• **What this task involves**
Go through the entries below from the first line and output each one exactly, up to and including the line with "عزل اسطح بجدة".

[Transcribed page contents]

......

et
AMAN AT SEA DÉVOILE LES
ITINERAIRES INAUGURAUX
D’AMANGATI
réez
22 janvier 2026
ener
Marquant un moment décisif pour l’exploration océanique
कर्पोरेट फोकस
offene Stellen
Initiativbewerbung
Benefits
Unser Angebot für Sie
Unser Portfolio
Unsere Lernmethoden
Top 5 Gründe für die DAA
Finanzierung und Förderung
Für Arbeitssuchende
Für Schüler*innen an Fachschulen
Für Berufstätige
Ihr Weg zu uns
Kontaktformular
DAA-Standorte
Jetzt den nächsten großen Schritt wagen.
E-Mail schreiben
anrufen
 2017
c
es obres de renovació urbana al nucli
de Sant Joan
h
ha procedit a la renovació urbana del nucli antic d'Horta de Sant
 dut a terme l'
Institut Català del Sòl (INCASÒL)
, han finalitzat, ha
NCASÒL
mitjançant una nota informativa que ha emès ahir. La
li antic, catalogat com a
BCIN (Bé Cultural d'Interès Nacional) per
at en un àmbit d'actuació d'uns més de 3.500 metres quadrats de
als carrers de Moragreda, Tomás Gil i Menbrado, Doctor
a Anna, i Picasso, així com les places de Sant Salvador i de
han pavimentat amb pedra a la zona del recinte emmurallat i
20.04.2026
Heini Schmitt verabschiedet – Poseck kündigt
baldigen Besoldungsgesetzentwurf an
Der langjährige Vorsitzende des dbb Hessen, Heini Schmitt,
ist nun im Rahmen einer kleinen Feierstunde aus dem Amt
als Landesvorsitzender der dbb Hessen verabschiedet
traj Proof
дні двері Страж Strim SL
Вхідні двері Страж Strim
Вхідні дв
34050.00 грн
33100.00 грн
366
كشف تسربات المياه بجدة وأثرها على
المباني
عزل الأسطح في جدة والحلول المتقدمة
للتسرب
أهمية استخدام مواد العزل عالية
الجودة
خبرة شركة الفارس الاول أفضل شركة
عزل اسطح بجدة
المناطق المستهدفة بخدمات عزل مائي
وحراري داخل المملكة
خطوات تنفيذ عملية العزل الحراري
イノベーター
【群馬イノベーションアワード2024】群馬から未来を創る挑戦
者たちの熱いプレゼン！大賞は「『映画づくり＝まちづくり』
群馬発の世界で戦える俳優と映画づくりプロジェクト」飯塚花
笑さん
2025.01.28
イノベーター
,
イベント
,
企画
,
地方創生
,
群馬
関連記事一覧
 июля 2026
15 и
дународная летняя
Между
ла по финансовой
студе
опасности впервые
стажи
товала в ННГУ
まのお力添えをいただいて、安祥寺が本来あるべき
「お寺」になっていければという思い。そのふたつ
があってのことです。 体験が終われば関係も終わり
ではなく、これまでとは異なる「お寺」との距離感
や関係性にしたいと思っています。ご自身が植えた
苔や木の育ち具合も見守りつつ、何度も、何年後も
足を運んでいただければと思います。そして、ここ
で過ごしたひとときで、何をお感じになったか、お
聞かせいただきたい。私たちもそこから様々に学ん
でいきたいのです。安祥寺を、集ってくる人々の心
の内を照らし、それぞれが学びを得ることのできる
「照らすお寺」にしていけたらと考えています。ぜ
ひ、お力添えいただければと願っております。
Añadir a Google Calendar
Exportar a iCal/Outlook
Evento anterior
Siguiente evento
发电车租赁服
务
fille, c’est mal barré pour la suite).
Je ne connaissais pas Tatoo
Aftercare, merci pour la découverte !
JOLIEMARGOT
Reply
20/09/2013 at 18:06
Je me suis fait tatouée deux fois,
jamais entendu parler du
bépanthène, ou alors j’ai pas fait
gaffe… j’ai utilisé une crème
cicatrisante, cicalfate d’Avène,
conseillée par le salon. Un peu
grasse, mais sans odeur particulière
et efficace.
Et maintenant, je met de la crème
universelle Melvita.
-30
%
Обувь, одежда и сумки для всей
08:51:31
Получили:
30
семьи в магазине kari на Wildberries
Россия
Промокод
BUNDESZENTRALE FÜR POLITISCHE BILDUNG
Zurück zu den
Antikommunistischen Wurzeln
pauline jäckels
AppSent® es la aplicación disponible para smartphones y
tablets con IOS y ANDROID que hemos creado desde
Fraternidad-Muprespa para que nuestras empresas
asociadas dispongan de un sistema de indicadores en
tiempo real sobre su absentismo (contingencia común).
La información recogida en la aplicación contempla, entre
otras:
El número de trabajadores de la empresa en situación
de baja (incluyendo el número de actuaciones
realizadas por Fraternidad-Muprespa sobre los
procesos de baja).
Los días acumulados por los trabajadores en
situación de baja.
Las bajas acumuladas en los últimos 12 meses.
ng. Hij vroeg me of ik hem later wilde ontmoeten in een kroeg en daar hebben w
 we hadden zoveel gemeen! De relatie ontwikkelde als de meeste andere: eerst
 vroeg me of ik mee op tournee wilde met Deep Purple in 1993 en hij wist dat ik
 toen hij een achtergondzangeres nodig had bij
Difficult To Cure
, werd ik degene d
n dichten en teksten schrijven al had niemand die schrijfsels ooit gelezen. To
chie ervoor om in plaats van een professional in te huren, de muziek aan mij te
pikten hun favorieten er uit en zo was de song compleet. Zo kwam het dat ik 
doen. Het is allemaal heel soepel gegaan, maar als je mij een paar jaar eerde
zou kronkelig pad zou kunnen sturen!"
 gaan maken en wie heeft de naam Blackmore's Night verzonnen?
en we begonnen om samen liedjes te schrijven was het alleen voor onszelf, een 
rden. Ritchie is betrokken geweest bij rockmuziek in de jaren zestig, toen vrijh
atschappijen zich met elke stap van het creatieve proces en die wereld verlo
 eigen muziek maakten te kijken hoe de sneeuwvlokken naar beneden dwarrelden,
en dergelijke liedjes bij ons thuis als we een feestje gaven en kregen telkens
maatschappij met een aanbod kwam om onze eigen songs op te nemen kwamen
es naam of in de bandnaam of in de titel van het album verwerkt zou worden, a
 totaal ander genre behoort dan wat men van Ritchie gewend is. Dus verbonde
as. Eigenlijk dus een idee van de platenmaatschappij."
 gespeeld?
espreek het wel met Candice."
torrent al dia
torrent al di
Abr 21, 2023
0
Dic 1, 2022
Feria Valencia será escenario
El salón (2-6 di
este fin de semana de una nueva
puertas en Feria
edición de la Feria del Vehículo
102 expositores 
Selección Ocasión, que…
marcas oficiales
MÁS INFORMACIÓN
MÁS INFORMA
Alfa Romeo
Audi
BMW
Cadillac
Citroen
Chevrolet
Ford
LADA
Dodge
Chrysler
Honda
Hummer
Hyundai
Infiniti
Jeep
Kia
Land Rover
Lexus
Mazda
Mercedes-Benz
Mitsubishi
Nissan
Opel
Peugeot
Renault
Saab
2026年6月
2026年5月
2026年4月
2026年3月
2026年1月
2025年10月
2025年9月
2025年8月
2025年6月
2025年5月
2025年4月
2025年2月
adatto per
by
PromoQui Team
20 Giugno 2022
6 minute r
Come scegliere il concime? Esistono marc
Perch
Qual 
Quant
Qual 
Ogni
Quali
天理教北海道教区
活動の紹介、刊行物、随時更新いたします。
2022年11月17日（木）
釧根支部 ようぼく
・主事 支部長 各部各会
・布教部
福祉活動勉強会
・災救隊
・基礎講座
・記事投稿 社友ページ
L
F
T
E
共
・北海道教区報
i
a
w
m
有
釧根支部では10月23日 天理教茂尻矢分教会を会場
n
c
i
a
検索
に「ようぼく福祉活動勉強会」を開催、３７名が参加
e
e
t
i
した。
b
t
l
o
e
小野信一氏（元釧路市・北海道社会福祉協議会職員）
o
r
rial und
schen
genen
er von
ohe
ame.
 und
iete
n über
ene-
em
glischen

......

• **Solved problem**
et
AMAN AT SEA DÉVOILE LES
ITINERAIRES INAUGURAUX
D’AMANGATI
réez
22 janvier 2026
ener
Marquant un moment décisif pour l’exploration océanique
कर्पोरेट फोकस
offene Stellen
Initiativbewerbung
Benefits
Unser Angebot für Sie
Unser Portfolio
Unsere Lernmethoden
Top 5 Gründe für die DAA
Finanzierung und Förderung
Für Arbeitssuchende
Für Schüler*innen an Fachschulen
Für Berufstätige
Ihr Weg zu uns
Kontaktformular
DAA-Standorte
Jetzt den nächsten großen Schritt wagen.
E-Mail schreiben
anrufen
 2017
c
es obres de renovació urbana al nucli
de Sant Joan
h
ha procedit a la renovació urbana del nucli antic d'Horta de Sant
 dut a terme l'
Institut Català del Sòl (INCASÒL)
, han finalitzat, ha
NCASÒL
mitjançant una nota informativa que ha emès ahir. La
li antic, catalogat com a
BCIN (Bé Cultural d'Interès Nacional) per
at en un àmbit d'actuació d'uns més de 3.500 metres quadrats de
als carrers de Moragreda, Tomás Gil i Menbrado, Doctor
a Anna, i Picasso, així com les places de Sant Salvador i de
han pavimentat amb pedra a la zona del recinte emmurallat i
20.04.2026
Heini Schmitt verabschiedet – Poseck kündigt
baldigen Besoldungsgesetzentwurf an
Der langjährige Vorsitzende des dbb Hessen, Heini Schmitt,
ist nun im Rahmen einer kleinen Feierstunde aus dem Amt
als Landesvorsitzender der dbb Hessen verabschiedet
traj Proof
дні двері Страж Strim SL
Вхідні двері Страж Strim
Вхідні дв
34050.00 грн
33100.00 грн
366
كشف تسربات المياه بجدة وأثرها على
المباني
عزل الأسطح في جدة والحلول المتقدمة
للتسرب
أهمية استخدام مواد العزل عالية
الجودة
خبرة شركة الفارس الاول أفضل شركة
عزل اسطح بجدة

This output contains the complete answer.